Jews as hardy settlers of the prairie

by
Sara Ivry
September 13, 2011

Several years ago I flew to Aberdeen, South Dakota, to report a story about a vinegar museum in nearby Roslyn (pop. 183). The curator arranged for me to stay with a couple who’d retired from farming and rented out rooms. The sturdy, big-boned pair was of German and Scandinavian descent, with families that had been in the area for more than a century. Their forbears had come as homesteaders, receiving federal grants to settle the prairie. One afternoon they took me around the grounds and stopped by what looked to me merely like a big dirt mound. This, I was told, was the original homestead.

They also insisted I join them at church on Sunday. It was a Lutheran service and though they knew I was Jewish (and asked me what food I avoided, but nevertheless served me quiche with bits of sausage in it), it meant a lot to them to have join them.
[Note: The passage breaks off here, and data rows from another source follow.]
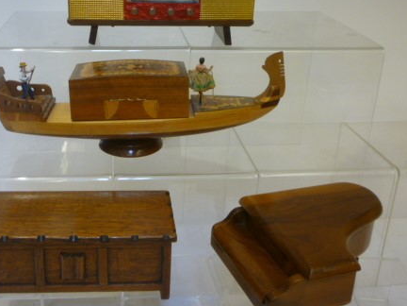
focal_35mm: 43
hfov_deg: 43.5
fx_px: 506
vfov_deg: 33.6
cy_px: 141
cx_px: 154
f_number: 3.3
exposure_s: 1/30
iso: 160
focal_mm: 5.2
They wanted to share their joy in faith. I obliged; they had opened their home to me, after all. They said there was a Jew who lived nearby but it was obvious that, by and large, the area was not home to a significant community and, as far as I assumed, the history of the Jews in South Dakota was not nearly as long as the history of northern European Lutherans.
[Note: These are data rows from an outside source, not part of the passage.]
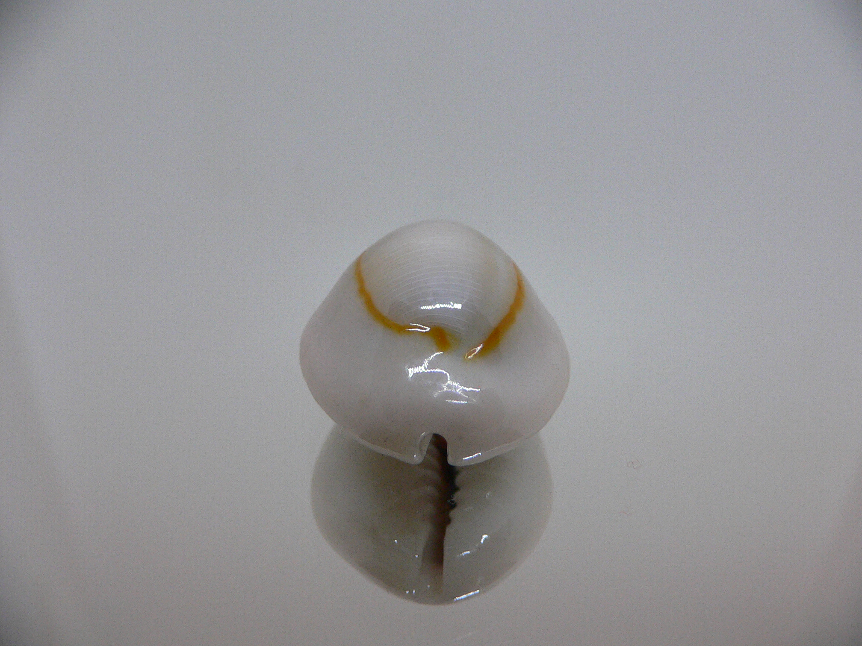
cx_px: 431
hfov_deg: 52.6
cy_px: 323
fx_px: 872
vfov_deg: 40.7
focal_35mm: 35
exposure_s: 1/60
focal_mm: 4.6
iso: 200
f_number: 2.8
Then, this past weekend, I picked up The Little Bride, the debut novel by Anna Solomon, after having seen her, last week, read excerpts alongside the singer-songwriter Clare Burson. (They reprise their dual performance later this month at the JCC in Manhattan.) The novel tells the story of Minna Losk, a 16-year old mail-order-bride, purchased by a 40-year-old Jewish homesteader in the Dakota territory in the 1880s. (Perhaps the most prominent fictional Jew of that time in place is Sol Star of HBO’s Deadwood.) Though Jews in the desolate place where Minna lands are few and far between they do exist there—struggling to farm and endure the brutal winter just as their recently-arrived Christian neighbors are doing. She lives, with her new husband and his two sons, in a tiny mud house, which, I imagine, ends up in a state similar to the mud hut remains I saw in Roslyn. Minna’s is an unenviable life full of hardship and she understandably questions whether she’s better off in America after all.
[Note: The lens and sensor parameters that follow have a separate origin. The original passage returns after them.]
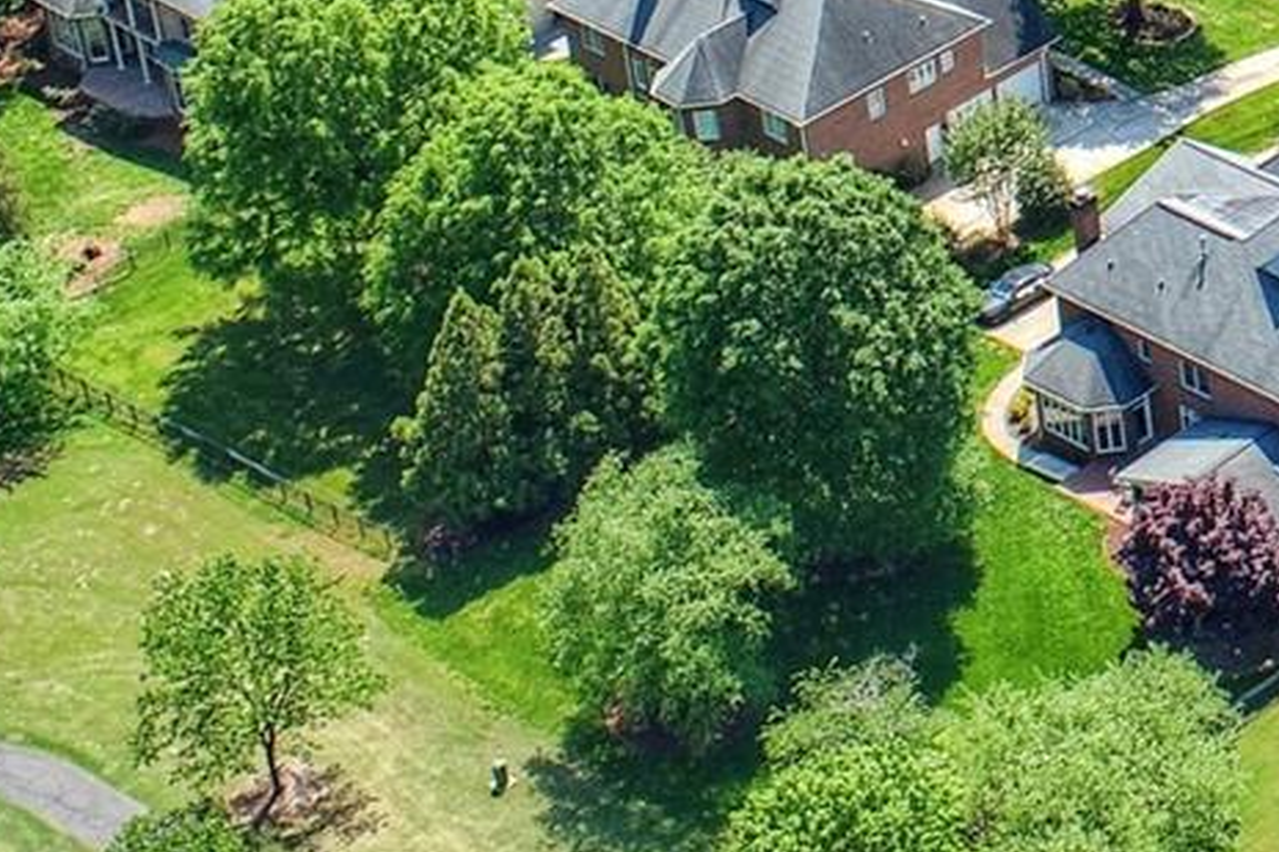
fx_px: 3764
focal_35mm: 106
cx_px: 2167
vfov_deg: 12.1
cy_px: -572
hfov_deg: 16.7
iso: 100
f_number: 7.1
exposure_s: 1/240
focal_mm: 8.8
Solomon’s novel is based on fact, as she herself reported in a Tablet Magazine article. The likes of Minna—Jews in the middle of what looks like nowhere homesteading, tilling, escaping persecution—existed. They were trying to build a new homeland, even if it was diasporic. This knowledge adds dimension to the predominant historical narrative that the journey of Jews from Eastern Europe to the United States 100-plus years ago landed them in big cities. As Minna Losk’s story shows, the American dream can frequently be a living nightmare, and Lower East Side tenements were not the only hell.